Separate interface from implementation comments. Interface comments provide information that a user must know to use the class or method. Implementation comments describe details on what the module does (or why design decisions were made).
Interface comment parts: overall description of method, describe each argument and return value, describe any side effects, describe any exception, describe any preconditions/invariants/postconditions.
Good names are a form of documentation. Bad names increases complexity, creates ambiguities and misunderstandings. Bad names cause bugs.
Names should create an image for the reader. Names should be precise. For example getCount()
is
too generic. Count of what? result
is another example. The name should provide information about
what the result is: mergedLine
or totalChars
.
There are exceptions. It's okay to use generic names for loop iteration variables or any blocks that only span a few lines.
Use names consistently. Use the common name for the given purpose, don't use the common name for
anything else, make sure the purpose is narrow enough that al variables with the name have the same
behavior. For example: always use index
for loops.
Beset time to write comments is at the beginning of the process. Example process:
- start new class by writing class interface comment
- next, write interface comments and signatures for most public methods (leaving bodies empty)
- iterate on these until basic structure feels right
- write declarations/comments for most important instance variables
- fill in implementation (writing implementation comments as needed)
Systems are constantly evolving. When modifying existing code, stay strategic. Working code isn't enough. You must resist the temptation to make a quick fix.
Maintain comments. The best way to do this is to keep comments close to the code. Comments belong in the code, not the commit log. Check the diffs to make sure comments stay in sync.
Consistency reduces complexity by making behavior more obvious. Examples:
- names
- coding style
- interfaces
- design patterns
- invariants
Ensure consistency via documentation or automated builds that flag inconsistencies.
Obscurity occurs when important information about a system is not obvious. Obvious code can be read quickly, without much effort. The reader's first guess about a system should be correct.

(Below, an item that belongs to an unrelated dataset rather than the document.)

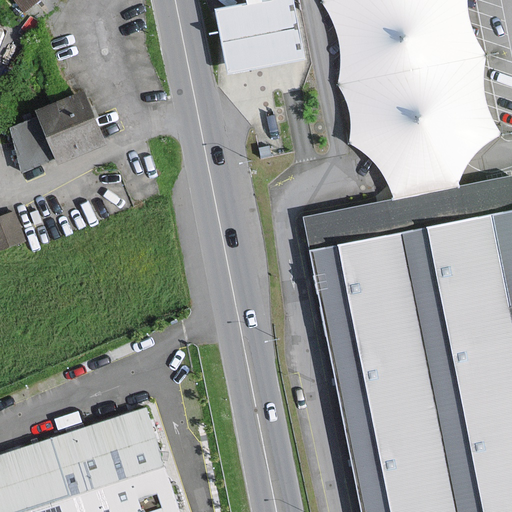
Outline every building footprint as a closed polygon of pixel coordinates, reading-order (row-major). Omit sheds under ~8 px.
[(17,0),(24,8),(35,0),(17,0)] [(291,0),(270,0),(261,2),(261,0),(247,0),(248,4),(217,10),(229,72),(302,58),(291,0)] [(320,0),(320,1),(328,20),(335,41),(337,67),(335,91),(341,103),(345,117),(346,147),(359,156),(372,166),(385,187),(392,201),(458,188),(465,166),(481,147),(500,136),(492,126),(485,112),(482,98),(481,76),(484,65),(485,56),(474,40),(468,26),(465,12),(464,0),(463,0),(320,0)] [(14,132),(28,166),(56,154),(58,160),(102,142),(93,120),(82,94),(38,112),(42,121),(14,132)] [(511,303),(511,180),(508,178),(458,188),(392,201),(306,219),(365,511),(511,511),(511,333),(506,305),(511,303)] [(0,248),(21,240),(10,214),(0,218),(0,248)] [(179,511),(147,411),(0,457),(0,511),(179,511)]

Things that make code more obvious: white-space, comments.
Things that make code less obvious: event-driven programming, generic containers (define a specialized
class for your purposes instead), different types for declaration/allocation (eg using an ArrayList
but declaring the variable as List
), code that violates reader expectations.
Some popular software trends:
- Object-oriented programming and inheritance
- Agile development
- Unit tests
- Test driven development
- Design patterns
- Getters and setters
Simplicity improves a system's design and usually makes it faster too.
Run micro-benchmarks to learn which operations are expensive in your system. Once you get a sense for what is expensive/cheap, use that information to choose cheap operations whenever possible.
If you must introduce complexity for efficiency, try to hide the complexity so it doesn't affect any interfaces.
Measure before modifying. Intuitions about performance is unreliable. Before making the change, measure the existing behavior.